• **EXERCISE**
All that is needed is the line containing "single_pc M1(clock, reset, i_pc, o_pc);" together with each line after it, transcribed exactly to the end of the records.

[Dataset records]
::::
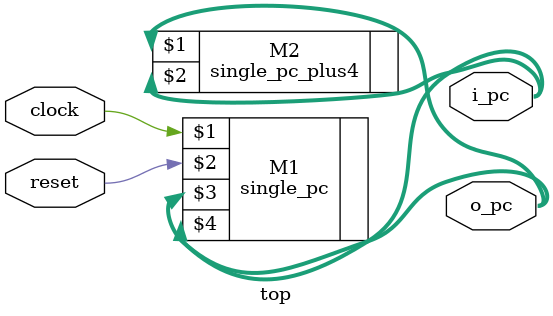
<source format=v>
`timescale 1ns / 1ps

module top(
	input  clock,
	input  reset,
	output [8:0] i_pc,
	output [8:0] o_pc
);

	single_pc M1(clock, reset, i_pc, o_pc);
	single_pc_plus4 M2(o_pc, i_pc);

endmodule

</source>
::::
• **RESULT OF THE TASK**
	single_pc M1(clock, reset, i_pc, o_pc);
	single_pc_plus4 M2(o_pc, i_pc);

endmodule

</source>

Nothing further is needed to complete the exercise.